Discours d’Interco CFDT à la mobilisation du 8 mars au Panthéon
Marie Mennella, secrétaire nationale, et Julien Morcrette, secrétaire national, ont déclamé ce texte lors de la Journée des droits des femmes du 8 mars, sur la place du Panthéon. Cette mobilisation interfédérale était sous le signe des travailleuses essentielles.
CE QUE NOUS CONSTATONS
Nous voulons porter la voix de nos collègues qui n’ont pas pu venir en personne, apporter leurs témoignages.
Voici Francette qui nous dit, « Je suis aide à domicile, j’ai un contrat de deux heures par semaine mais en réalité je fais vingt heures. C’est trop peu pour le nombre de personnes à visiter alors je dépasse. J’ai eu 845 € de paie en janvier : ce n’est pas assez pour ma fille et moi. L’essence a augmenté et mes déplacements ne sont pas tous remboursés alors je gagne moins d’argent. Je suis contente d’avoir un travail mais j’aimerais gagner mieux ma vie. »
Voici Stéphanie qui explique : « Je suis en CDD comme auxiliaire de soins à temps complet dans un EHPAD public. Mon contrat est à 17h30, le reste en heures supplémentaires au bon vouloir de la collectivité. Je n’ai jamais la même paie. Durant la Covid, et même maintenant, on doit gérer des protocoles sanitaires qui changent tout le temps. On n’a plus le temps de s’occuper des personnes âgées. »
Voici Evelyne qui est Atsem et qui dit : « Je suis embauchée à temps non complet pour 24 heures durant les temps de classe mais je fais aussi la garderie et la cantine. Je travaille sans arrêt jusqu’au soir. Contrairement aux idées reçues, l’Atsem n’est pas seulement là pour « accompagner les enfants aux toilettes. J’aide les enseignantes ; je fais aussi partie de l’équipe éducative. Durant les premières heures de la Covid, j’étais présente pour les enfants des soignants. J’ai eu deux fois la Covid et mon mari aussi, alors qu’il est vulnérable. On a eu peur. Pendant la période de la Covid : la désinfection des locaux et du matériel qui a servi dans la journée, être en permanence derrière les enfants afin de s’assurer qu’ils respectent les gestes barrières ! Cela a occasionné beaucoup de fatigue et des arrêts maladie. Ce travail supplémentaire et pourtant essentiel n’est pas reconnu. »
Et Marie, greffière au ministère de la justice nous explique que : « Durant le premier confinement, les tribunaux sont restés ouverts et en première ligne face aux violences des cellules familiales. C’était difficile d’entendre dans les médias que les tribunaux étaient fermés alors que nous fonctionnions sans masque, sans gel hydroalcoolique mais avec la peur au ventre d’attraper la covid et de la transmettre à nos proches au retour du travail. » Ses collègues, Dominique et Sylvie, éducateur et psychologue à la justice, nous expliquent manquer de bras et de temps pour accompagner les jeunes dont ils sont responsables.

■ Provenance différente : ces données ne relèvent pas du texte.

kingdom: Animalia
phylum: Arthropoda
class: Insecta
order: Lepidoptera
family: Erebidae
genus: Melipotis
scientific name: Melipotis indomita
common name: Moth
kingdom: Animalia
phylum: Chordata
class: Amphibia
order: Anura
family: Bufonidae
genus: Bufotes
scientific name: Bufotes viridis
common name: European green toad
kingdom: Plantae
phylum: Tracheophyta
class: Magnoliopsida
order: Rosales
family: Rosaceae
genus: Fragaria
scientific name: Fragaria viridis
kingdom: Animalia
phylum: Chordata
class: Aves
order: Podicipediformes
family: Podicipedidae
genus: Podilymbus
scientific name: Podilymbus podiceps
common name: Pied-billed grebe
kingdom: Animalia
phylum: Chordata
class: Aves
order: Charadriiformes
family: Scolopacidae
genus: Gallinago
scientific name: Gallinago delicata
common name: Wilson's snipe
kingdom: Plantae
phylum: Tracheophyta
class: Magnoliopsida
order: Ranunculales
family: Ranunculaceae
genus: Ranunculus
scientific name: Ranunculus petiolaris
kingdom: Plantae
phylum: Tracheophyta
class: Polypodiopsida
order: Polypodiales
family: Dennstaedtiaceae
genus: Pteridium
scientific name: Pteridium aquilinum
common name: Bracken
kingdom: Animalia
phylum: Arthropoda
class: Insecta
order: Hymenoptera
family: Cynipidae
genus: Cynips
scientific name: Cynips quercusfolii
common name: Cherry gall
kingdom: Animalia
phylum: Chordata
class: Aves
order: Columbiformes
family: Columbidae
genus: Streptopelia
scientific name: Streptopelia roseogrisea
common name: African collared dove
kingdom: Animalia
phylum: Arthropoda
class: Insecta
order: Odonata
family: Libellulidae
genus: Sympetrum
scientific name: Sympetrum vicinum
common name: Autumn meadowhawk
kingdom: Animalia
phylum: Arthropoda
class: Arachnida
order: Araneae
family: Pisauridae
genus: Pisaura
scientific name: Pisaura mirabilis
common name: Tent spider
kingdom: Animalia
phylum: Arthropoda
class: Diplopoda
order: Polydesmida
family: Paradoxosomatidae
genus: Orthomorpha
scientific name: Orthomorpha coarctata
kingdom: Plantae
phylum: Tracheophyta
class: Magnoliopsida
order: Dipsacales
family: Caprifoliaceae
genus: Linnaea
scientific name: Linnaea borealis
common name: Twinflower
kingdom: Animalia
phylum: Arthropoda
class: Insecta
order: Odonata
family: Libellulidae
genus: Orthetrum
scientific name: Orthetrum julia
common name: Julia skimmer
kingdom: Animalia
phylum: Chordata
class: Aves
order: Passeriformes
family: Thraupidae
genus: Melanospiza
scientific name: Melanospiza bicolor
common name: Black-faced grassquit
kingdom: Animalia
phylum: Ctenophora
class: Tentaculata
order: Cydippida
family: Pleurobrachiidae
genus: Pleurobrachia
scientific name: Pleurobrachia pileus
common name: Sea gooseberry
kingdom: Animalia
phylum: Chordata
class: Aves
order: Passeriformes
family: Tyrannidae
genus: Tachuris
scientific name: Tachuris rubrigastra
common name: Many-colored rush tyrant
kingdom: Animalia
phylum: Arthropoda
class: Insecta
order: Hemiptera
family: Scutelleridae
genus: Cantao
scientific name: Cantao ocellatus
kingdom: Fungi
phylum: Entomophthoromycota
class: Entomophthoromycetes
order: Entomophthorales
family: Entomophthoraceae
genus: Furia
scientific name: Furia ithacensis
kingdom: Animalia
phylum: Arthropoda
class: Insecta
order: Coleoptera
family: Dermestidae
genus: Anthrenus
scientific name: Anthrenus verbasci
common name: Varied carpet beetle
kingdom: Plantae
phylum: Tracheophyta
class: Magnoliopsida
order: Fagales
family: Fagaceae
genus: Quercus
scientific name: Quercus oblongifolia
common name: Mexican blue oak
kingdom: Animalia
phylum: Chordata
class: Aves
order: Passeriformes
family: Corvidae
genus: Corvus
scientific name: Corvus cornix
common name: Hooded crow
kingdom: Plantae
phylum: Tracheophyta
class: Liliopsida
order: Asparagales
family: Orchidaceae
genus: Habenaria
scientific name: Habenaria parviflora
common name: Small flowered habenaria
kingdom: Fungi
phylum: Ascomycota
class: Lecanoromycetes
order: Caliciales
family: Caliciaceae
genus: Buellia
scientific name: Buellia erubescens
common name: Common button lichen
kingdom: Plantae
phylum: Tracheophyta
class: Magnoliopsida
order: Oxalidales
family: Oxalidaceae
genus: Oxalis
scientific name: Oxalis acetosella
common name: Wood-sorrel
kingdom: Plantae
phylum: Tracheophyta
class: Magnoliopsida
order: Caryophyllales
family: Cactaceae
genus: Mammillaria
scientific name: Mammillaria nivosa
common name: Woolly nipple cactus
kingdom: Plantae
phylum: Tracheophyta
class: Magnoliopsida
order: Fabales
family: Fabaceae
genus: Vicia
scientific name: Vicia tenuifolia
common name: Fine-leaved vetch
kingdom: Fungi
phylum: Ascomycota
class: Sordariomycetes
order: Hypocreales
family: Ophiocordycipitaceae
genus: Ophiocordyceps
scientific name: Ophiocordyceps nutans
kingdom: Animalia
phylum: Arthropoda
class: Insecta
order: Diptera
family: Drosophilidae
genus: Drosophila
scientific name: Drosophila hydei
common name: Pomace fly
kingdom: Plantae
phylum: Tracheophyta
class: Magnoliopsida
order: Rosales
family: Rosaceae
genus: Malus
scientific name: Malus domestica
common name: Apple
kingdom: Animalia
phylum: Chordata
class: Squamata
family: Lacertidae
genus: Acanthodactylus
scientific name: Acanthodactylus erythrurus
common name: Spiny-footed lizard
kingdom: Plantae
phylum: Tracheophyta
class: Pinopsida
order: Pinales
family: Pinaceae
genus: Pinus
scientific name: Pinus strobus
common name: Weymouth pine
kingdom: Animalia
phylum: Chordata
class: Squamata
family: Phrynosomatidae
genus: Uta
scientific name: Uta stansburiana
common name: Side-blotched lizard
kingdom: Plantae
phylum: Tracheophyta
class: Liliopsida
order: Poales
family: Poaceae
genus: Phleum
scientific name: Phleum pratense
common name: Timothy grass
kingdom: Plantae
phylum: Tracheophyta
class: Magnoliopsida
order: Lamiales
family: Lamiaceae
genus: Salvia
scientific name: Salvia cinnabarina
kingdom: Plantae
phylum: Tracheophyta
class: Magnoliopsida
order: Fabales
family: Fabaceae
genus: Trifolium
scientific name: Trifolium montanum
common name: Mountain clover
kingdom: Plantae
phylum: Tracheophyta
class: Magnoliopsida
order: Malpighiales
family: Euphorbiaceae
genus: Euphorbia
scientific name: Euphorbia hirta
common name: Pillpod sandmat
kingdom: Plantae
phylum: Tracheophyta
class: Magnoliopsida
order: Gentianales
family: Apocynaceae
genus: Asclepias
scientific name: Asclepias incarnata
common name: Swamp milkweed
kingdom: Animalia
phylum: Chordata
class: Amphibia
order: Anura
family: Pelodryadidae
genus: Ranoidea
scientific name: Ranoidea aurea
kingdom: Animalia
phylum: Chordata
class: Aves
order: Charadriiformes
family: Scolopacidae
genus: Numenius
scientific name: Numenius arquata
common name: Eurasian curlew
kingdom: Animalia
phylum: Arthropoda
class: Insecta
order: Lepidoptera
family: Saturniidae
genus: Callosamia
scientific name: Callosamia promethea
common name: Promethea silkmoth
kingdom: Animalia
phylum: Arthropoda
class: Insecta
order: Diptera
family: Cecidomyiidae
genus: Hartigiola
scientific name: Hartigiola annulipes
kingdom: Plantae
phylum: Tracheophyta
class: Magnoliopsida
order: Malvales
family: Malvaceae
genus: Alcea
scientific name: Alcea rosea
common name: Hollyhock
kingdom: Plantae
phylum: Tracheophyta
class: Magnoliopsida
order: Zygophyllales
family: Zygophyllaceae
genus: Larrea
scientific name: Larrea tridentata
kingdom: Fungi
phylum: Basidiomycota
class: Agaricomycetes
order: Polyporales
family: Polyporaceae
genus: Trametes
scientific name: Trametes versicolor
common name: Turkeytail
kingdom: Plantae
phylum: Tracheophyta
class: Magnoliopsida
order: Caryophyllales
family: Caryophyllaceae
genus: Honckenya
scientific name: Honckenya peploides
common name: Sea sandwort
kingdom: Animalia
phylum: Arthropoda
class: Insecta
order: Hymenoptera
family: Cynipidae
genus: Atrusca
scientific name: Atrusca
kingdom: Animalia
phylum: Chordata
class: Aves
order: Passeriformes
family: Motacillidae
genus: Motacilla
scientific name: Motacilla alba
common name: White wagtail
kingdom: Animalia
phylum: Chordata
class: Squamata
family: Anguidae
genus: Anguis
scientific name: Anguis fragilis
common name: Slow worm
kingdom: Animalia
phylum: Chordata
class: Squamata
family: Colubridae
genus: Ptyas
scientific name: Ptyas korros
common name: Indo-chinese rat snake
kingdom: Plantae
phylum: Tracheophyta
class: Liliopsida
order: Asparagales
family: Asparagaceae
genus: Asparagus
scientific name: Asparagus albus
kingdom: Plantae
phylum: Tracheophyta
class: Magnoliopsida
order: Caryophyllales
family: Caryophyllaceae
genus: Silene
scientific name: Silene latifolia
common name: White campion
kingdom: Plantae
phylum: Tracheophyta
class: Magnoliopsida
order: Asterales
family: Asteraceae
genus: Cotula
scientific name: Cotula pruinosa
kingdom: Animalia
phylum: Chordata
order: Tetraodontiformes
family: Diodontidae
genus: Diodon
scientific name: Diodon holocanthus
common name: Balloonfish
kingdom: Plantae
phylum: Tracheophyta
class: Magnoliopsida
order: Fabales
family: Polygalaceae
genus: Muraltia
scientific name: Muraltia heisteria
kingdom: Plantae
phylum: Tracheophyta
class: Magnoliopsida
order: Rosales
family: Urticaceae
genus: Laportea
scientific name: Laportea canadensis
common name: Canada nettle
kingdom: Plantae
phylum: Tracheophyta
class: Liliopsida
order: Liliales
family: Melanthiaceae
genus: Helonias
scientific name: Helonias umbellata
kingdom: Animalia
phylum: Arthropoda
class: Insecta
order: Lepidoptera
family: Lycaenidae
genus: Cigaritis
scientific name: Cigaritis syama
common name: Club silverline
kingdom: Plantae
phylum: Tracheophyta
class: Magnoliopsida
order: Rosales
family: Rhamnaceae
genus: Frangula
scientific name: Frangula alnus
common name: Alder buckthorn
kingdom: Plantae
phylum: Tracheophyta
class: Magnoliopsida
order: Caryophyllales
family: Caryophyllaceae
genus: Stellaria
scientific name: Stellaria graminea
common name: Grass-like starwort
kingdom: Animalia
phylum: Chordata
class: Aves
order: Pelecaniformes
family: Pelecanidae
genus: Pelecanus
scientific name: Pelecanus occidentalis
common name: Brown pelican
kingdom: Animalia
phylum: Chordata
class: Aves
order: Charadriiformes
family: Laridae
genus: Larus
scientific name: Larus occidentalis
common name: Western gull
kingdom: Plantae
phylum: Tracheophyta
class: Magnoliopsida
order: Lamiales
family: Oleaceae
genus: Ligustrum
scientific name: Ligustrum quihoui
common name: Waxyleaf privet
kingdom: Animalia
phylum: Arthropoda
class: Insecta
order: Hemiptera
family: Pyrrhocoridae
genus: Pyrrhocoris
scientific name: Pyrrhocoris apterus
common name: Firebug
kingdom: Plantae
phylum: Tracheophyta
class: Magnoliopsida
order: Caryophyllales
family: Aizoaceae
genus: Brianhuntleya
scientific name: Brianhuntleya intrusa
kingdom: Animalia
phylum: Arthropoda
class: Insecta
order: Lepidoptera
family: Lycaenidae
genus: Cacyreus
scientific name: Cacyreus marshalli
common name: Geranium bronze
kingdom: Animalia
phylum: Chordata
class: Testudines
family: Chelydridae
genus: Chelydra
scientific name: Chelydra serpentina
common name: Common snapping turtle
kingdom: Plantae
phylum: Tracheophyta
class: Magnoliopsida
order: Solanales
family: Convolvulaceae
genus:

Le témoignage de Sophia : « Ça va faire 5 ans que j’exerce le métier de conseillère funéraire dans une grande entreprise. Avant la crise sanitaire c’était déjà compliqué : on était livrés à nous-même, le management de proximité était déjà inexistant. Pendant la crise, j’ai dû faire face à un fort surcroît d’activité, d’abord parce qu’il y avait plus de défunts, et ensuite parce qu’à plusieurs reprises j’ai porté toute seule l’agence du fait de l’absence de mes collègues. On m’a aussi imposé de nombreux remplacements dans une agence très éloignée de mon domicile et de mon lieu d’embauche habituel. À un moment, je me souviens qu’un responsable m’a même demandé de faire quatre heures de route aller/retour juste pour vérifier la température des cellules réfrigérées ! Et bien évidemment on n’a jamais demandé une telle chose à mon collègue masculin. Je n’ai eu aucun retour de ma hiérarchie, personne pour reconnaître mon investissement. »
CE QUE NOUS REVENDIQUONS
Nous travaillons pour l’amélioration des conditions d’emploi, la hausse des rémunérations, la revalorisation des grilles et le dégel du point d’indice pour tous ces métiers.
Oui, le Gouvernement a fait des annonces mais depuis le Ségur, il y a un saucissonnage et un saupoudrage des revalorisations qui les rendent incompréhensibles et injustes. Tu n’es pas dans un établissement financé au titre de l’article xx du code xx tu n’a pas le droit à la revalorisation !
Tu n’as pas le bon grade, tu n’as pas le droit à la revalorisation. Tu n’es pas dans le bon service, tu n’as pas la revalorisation alors que tu assumes les mêmes tâches !!
La CFDT veut aussi permettre l’amélioration des conditions de travail et l’anticipation de l’usure professionnelle par le développement de plan de formation, de transition ou de reconversion professionnelle. Nous revendiquons de favoriser les déroulements de carrière, d’augmenter la quotité de travail pour vivre décemment de son travail et nous dénonçons les temps non complets imposés,.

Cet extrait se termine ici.